Qwen3 Embedding
The Qwen3 Embedding model series is the latest proprietary model of the Qwen family, specifically designed for text embedding and ranking tasks.
For a catalog of all embedding backends, see EMBEDDINGS.md.
HTTP server
Serve the model with the OpenAI-compatible endpoint enabled:
mistralrs serve -p 1234 -m Qwen/Qwen3-Embedding-0.6B
Call the endpoint via curl or the OpenAI SDK:
curl http://localhost:1234/v1/embeddings \
-H "Authorization: Bearer EMPTY" \
-H "Content-Type: application/json" \
-d '{"model": "default", "input": ["Graphene conductivity", "Explain superconductors in simple terms."]}'
An example with the OpenAI client can be found here.

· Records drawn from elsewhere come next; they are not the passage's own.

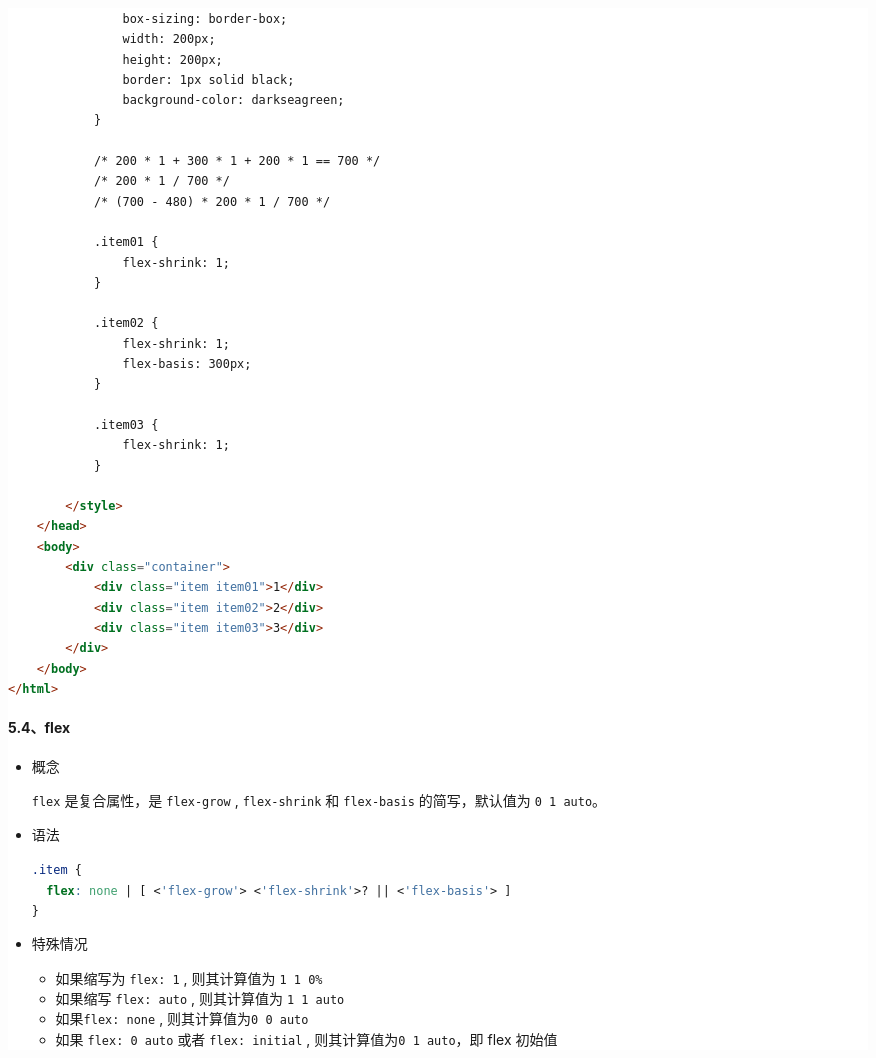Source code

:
 ```html
                box-sizing: border-box;
                width: 200px;
                height: 200px;
                border: 1px solid black;
                background-color: darkseagreen;
            } 

            /* 200 * 1 + 300 * 1 + 200 * 1 == 700 */
            /* 200 * 1 / 700 */
            /* (700 - 480) * 200 * 1 / 700 */

            .item01 {
                flex-shrink: 1;
            }

            .item02 {
                flex-shrink: 1;
                flex-basis: 300px;
            }

            .item03 {
                flex-shrink: 1;
            }
              
        </style>
    </head>
    <body>
        <div class="container">
            <div class="item item01">1</div>
            <div class="item item02">2</div>
            <div class="item item03">3</div>
        </div>
    </body>
</html>
```

#### 5.4、flex

+ 概念

  `flex` 是复合属性，是 `flex-grow` , `flex-shrink` 和 `flex-basis` 的简写，默认值为 `0 1 auto`。

+ 语法

  ```css
  .item {
    flex: none | [ <'flex-grow'> <'flex-shrink'>? || <'flex-basis'> ]
  }
  ```

+ 特殊情况

  + 如果缩写为 `flex: 1` , 则其计算值为 `1 1 0%`
  + 如果缩写 `flex: auto` , 则其计算值为 `1 1 auto`
  + 如果`flex: none` , 则其计算值为`0 0 auto`
  + 如果 `flex: 0 auto` 或者 `flex: initial` , 则其计算值为`0 1 auto`，即 flex 初始值
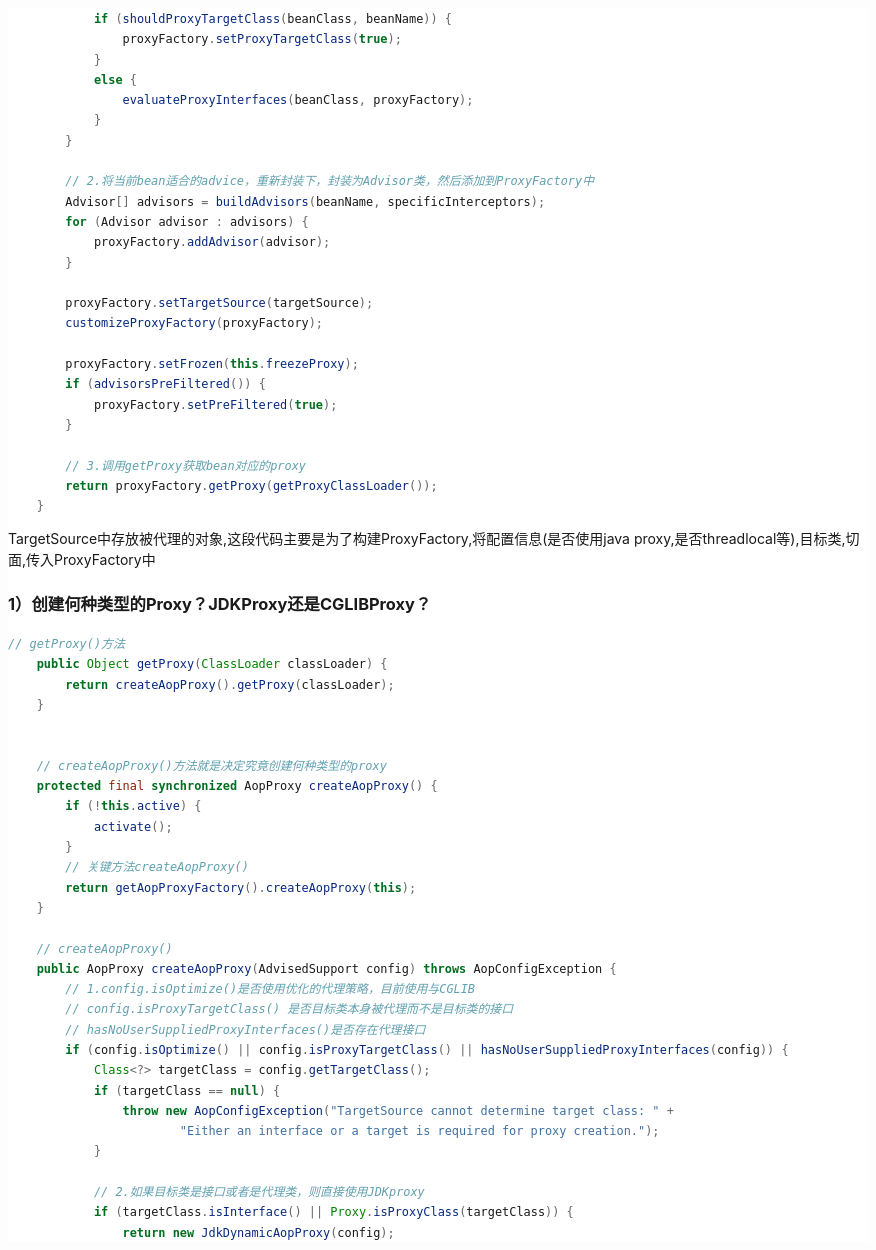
 ```java
			if (shouldProxyTargetClass(beanClass, beanName)) {
				proxyFactory.setProxyTargetClass(true);
			}
			else {
				evaluateProxyInterfaces(beanClass, proxyFactory);
			}
		}
 
        // 2.将当前bean适合的advice，重新封装下，封装为Advisor类，然后添加到ProxyFactory中
		Advisor[] advisors = buildAdvisors(beanName, specificInterceptors);
		for (Advisor advisor : advisors) {
			proxyFactory.addAdvisor(advisor);
		}
 
		proxyFactory.setTargetSource(targetSource);
		customizeProxyFactory(proxyFactory);
 
		proxyFactory.setFrozen(this.freezeProxy);
		if (advisorsPreFiltered()) {
			proxyFactory.setPreFiltered(true);
		}
 
        // 3.调用getProxy获取bean对应的proxy
		return proxyFactory.getProxy(getProxyClassLoader());
	}
```

TargetSource中存放被代理的对象,这段代码主要是为了构建ProxyFactory,将配置信息(是否使用java proxy,是否threadlocal等),目标类,切面,传入ProxyFactory中

### **1）创建何种类型的Proxy？JDKProxy还是CGLIBProxy？**

```java
// getProxy()方法
	public Object getProxy(ClassLoader classLoader) {
		return createAopProxy().getProxy(classLoader);
	}
 
    
    // createAopProxy()方法就是决定究竟创建何种类型的proxy
	protected final synchronized AopProxy createAopProxy() {
		if (!this.active) {
			activate();
		}
        // 关键方法createAopProxy()
		return getAopProxyFactory().createAopProxy(this);
	}
 
    // createAopProxy()
	public AopProxy createAopProxy(AdvisedSupport config) throws AopConfigException {
        // 1.config.isOptimize()是否使用优化的代理策略，目前使用与CGLIB
        // config.isProxyTargetClass() 是否目标类本身被代理而不是目标类的接口
        // hasNoUserSuppliedProxyInterfaces()是否存在代理接口
		if (config.isOptimize() || config.isProxyTargetClass() || hasNoUserSuppliedProxyInterfaces(config)) {
			Class<?> targetClass = config.getTargetClass();
			if (targetClass == null) {
				throw new AopConfigException("TargetSource cannot determine target class: " +
						"Either an interface or a target is required for proxy creation.");
			}
            
            // 2.如果目标类是接口或者是代理类，则直接使用JDKproxy
			if (targetClass.isInterface() || Proxy.isProxyClass(targetClass)) {
				return new JdkDynamicAopProxy(config);
```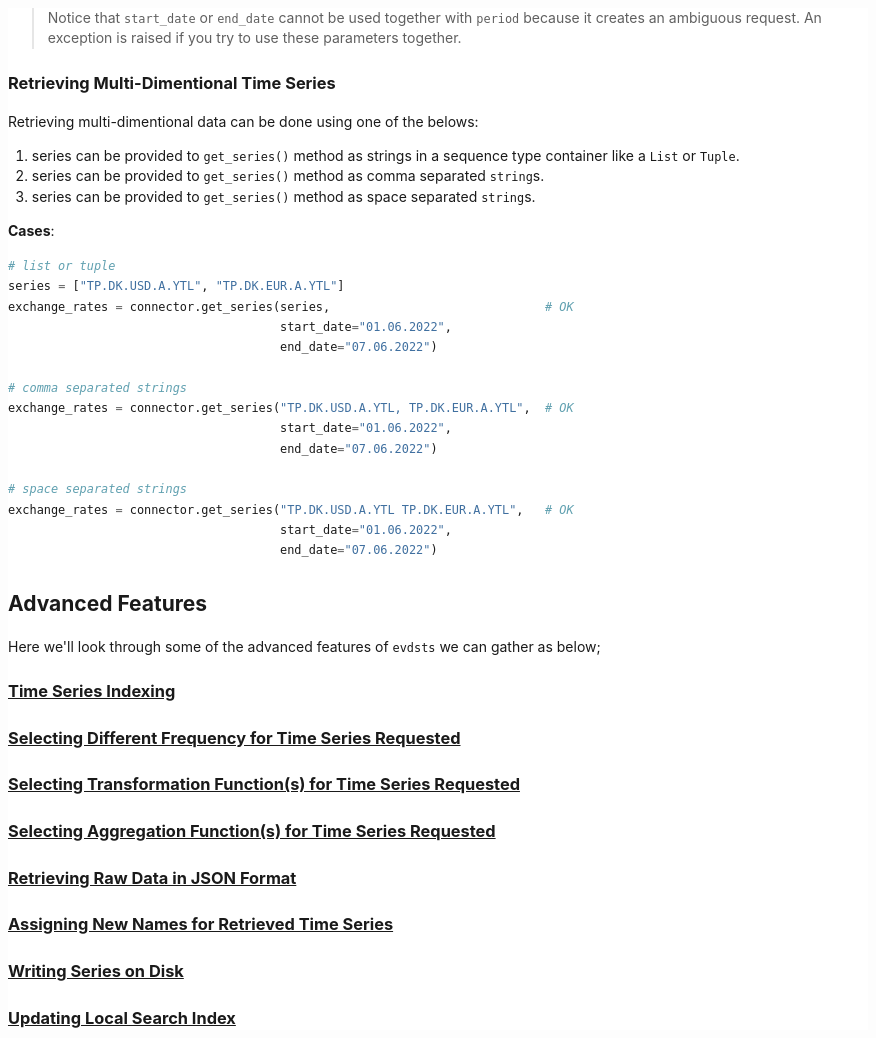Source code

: > Notice that `start_date` or `end_date` cannot be used together with `period` because it creates an ambiguous
> request. An exception is raised if you try to use these parameters together.


<a id="getting-multi"></a>

### __Retrieving Multi-Dimentional Time Series__

Retrieving multi-dimentional data can be done using one of the belows:

1. series can be provided to `get_series()` method as strings in a sequence type container like a `List` or `Tuple`.
2. series can be provided to `get_series()` method as comma separated `string`s.
3. series can be provided to `get_series()` method as space separated `string`s.

__Cases__:

```python
# list or tuple
series = ["TP.DK.USD.A.YTL", "TP.DK.EUR.A.YTL"]
exchange_rates = connector.get_series(series,                              # OK
                                      start_date="01.06.2022",
                                      end_date="07.06.2022")

# comma separated strings
exchange_rates = connector.get_series("TP.DK.USD.A.YTL, TP.DK.EUR.A.YTL",  # OK
                                      start_date="01.06.2022",
                                      end_date="07.06.2022")

# space separated strings
exchange_rates = connector.get_series("TP.DK.USD.A.YTL TP.DK.EUR.A.YTL",   # OK
                                      start_date="01.06.2022",
                                      end_date="07.06.2022")
```


<a id="the-advanced-1"></a>

## __Advanced Features__

Here we'll look through some of the advanced features of `evdsts` we can gather as below;

### [__Time Series Indexing__](#ts-indexing)
### [__Selecting Different Frequency for Time Series Requested__](#selecting-different-frequency)
### [__Selecting Transformation Function(s) for Time Series Requested__](#selecting-transformation)
### [__Selecting Aggregation Function(s) for Time Series Requested__](#selecting-aggregation)
### [__Retrieving Raw Data in JSON Format__](#retrieving-raw-data)
### [__Assigning New Names for Retrieved Time Series__](#assigning-new-names)
### [__Writing Series on Disk__](#writing-series)
### [__Updating Local Search Index__](#updating-index)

To expose the model alongside chat models, register it in your selector configuration using the
qwen3embedding architecture tag:
{
"embed-qwen3": {
"Embedding": {
"model_id": "Qwen/Qwen3-Embedding-0.6B",
"arch": "qwen3embedding"
}
}
}
See docs/HTTP.md for the full request schema.
Python SDK
Instantiate Runner with the embedding selector and request Qwen3 explicitly. The output mirrors the
OpenAI embeddings array shape:
from mistralrs import EmbeddingArchitecture, EmbeddingRequest, Runner, Which
runner = Runner(
which=Which.Embedding(
model_id="Qwen/Qwen3-Embedding-0.6B",
arch=EmbeddingArchitecture.Qwen3Embedding,
)
)
request = EmbeddingRequest(
input=["Graphene conductivity", "Explain superconductors in simple terms."],
truncate_sequence=True,
)
embeddings = runner.send_embedding_request(request)
print(len(embeddings), len(embeddings[0]))
A ready-to-run version can be found at examples/python/qwen3_embedding.py.
Rust SDK
Use the EmbeddingModelBuilder helper just like with EmbeddingGemma. The example below mirrors the
repository sample:
use anyhow::Result;
use mistralrs::{EmbeddingModelBuilder, EmbeddingRequest};
#[tokio::main]
async fn main() -> Result<()> {
let model = EmbeddingModelBuilder::new("Qwen/Qwen3-Embedding-0.6B")
.with_logging()
.build()
.await?;
let embeddings = model
.generate_embeddings(
EmbeddingRequest::builder()
.add_prompt("What is graphene?")
.add_prompt("Explain superconductors in simple terms.")
)
.await?;
println!("Returned {} vectors", embeddings.len());
Ok(())
}
You can find the full example at mistralrs/examples/qwen3_embedding/main.rs.